According to Drack, some recent business development projects in Dixon include:
• a 28,000-square-foot
office building and another 28,000 square-foot industrial building Vaughn Road;
• a 13,350-square-foot commercial building in the approval process on Market Lane;
• 34,901 square feet of commercial buildings on North Lincoln Street;
• a 5,600-square-foot building under construction on North First Street;
• 5,525 square feet of retail commercial buildings on North Lincoln at Russell Lane; and
• 5,000 square feet of commercial and 8,000 square feet of retail buildings on East Dorset Drive.
That's a tremendous change from what the city has seen in the past 15 years, Jeary said, noting there have been some significant office deals consummated.
Panattoni built the still fairly new Vacaville-based Dependable Heating & Air Conditioning facility on North First Street. Two businesses - KBI Construction and ISEC - have leased office space in the facility, about 10,000 square feet each.
"Those are big leases for the city of Dixon," Jeary said. "That's a 25,000 square-foot office and production facility, so those are three great deals that Dixon has landed in the last year and one half."
The city is also marketing Dixon with a new glossy brochure that boasts the city is business friendly, its strategic location between Sacramento and San Francisco, close proximity to the University of California, Davis and more.
Major employers in Dixon include Wal-Mart, 400 jobs; Campbell's Soup Supply Co., 350 jobs; Kragen Distribution Center, 270 jobs; Gymboree Corp.

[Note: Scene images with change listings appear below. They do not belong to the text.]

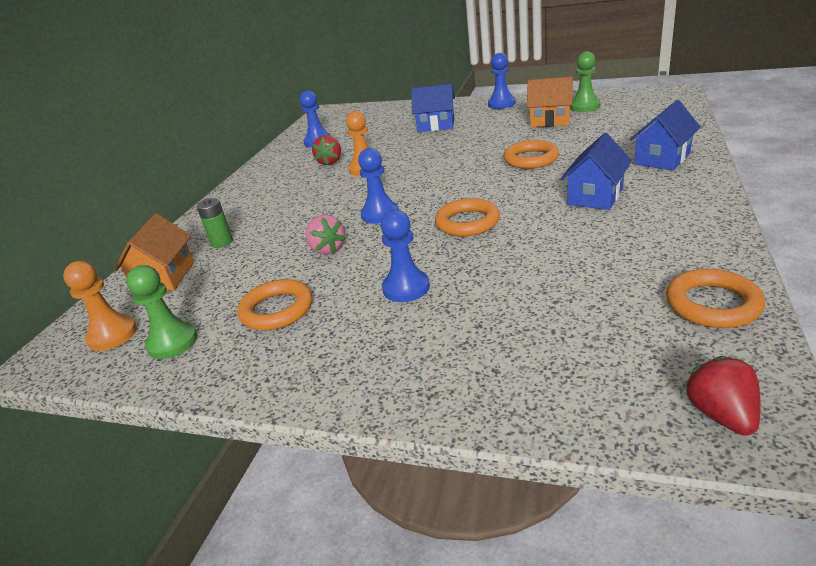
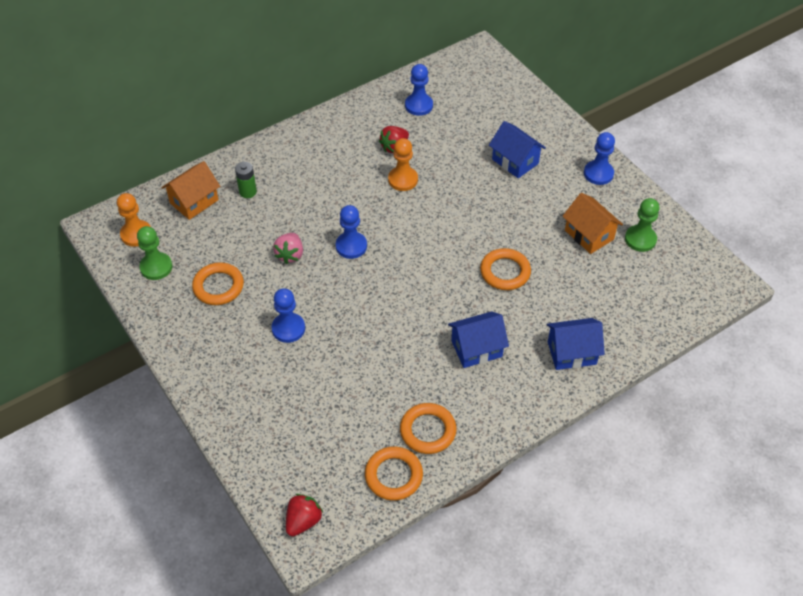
camera: 35 degrees right, 20 degrees up
orange ring [435,198,500,236] -> orange ring moved to [400,403,457,454]

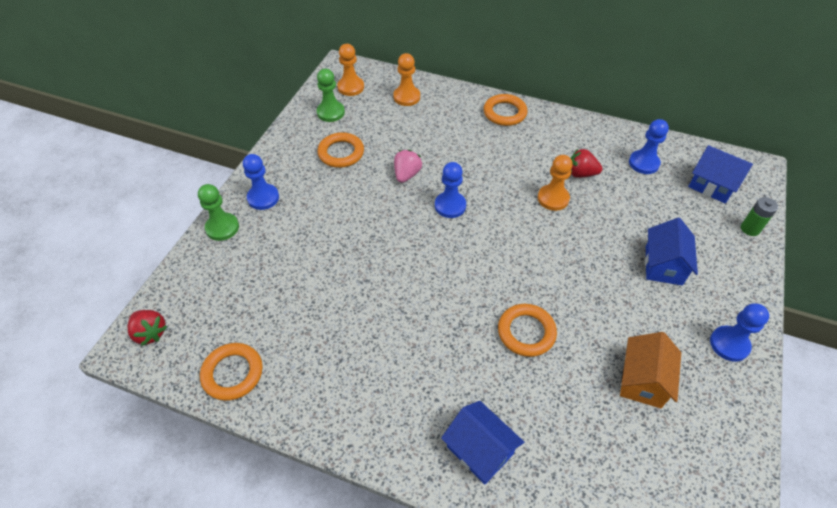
camera: 55 degrees right, 0 degrees up
orange house [161,161,220,220] -> orange pawn [393,53,420,106]
green battery [235,162,257,198] -> green battery moved to [741,197,778,236]
blue pawn [271,288,305,343] -> blue pawn moved to [243,154,279,210]
pink strawberry [273,233,303,264] -> pink strawberry turned 135 degrees clockwise [394,150,422,183]
red strawberry [286,494,323,536] -> red strawberry turned 45 degrees clockwise [128,310,167,346]
orange ring [400,403,457,454] -> orange ring moved to [484,94,528,126]
blue house [448,311,509,368] -> blue house moved to [688,145,753,203]
green pawn [625,198,659,252] -> green pawn moved to [198,184,239,241]

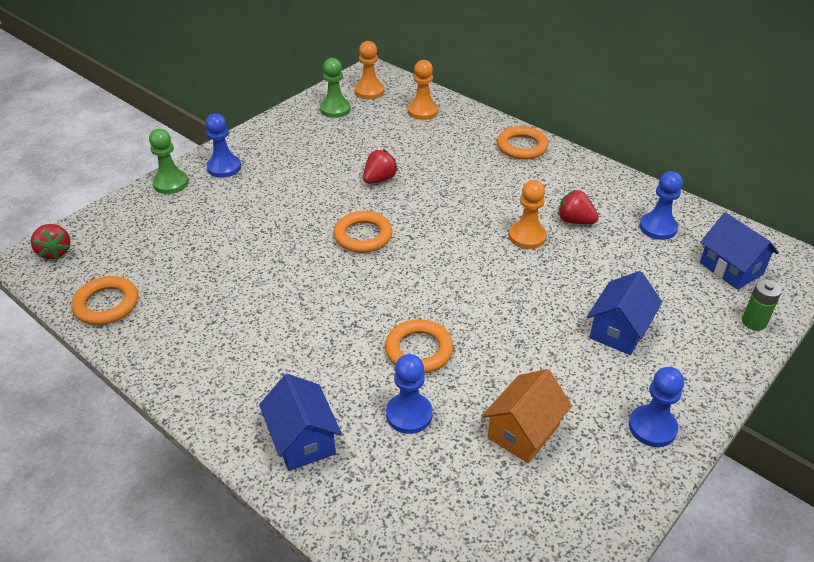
camera: 20 degrees right, 10 degrees down
orange ring [317,132,364,168] -> orange ring moved to [334,211,392,253]
pink strawberry [394,150,422,183] -> red strawberry [363,150,398,184]
blue pawn [435,162,466,218] -> blue pawn moved to [386,354,433,434]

U.S. Distribution Center, 200 jobs; First Northern Bank, 160 jobs; Superior Meat Packing, 160 jobs; and Cardinal Health, 300 jobs.
Drack said the new businesses continue to provide Dixon with healthy sales tax revenue. Sales tax revenue comes from the retail concerns, whereas property tax dollars come from the equipment in the large buildings, some of which can contain millions of dollars worth of equipment, Drack said.
Jeary said it's hard to say what's on the 2005 horizon, but he's optimistic.
"I think we're excited about what's happening in Dixon and all the recent activity. I think there's going to be more of that."
Panattoni also owns about 28 acres of industrial land on Fitzgerald Drive, However, the industrial market has been slow, he said.
"I think we could call it a secondary or tertiary market because of its distance from the main market of metropolitan Sacramento," he said. "It's far enough away that a lot of users won't look at it. It's a little too far out of their search area."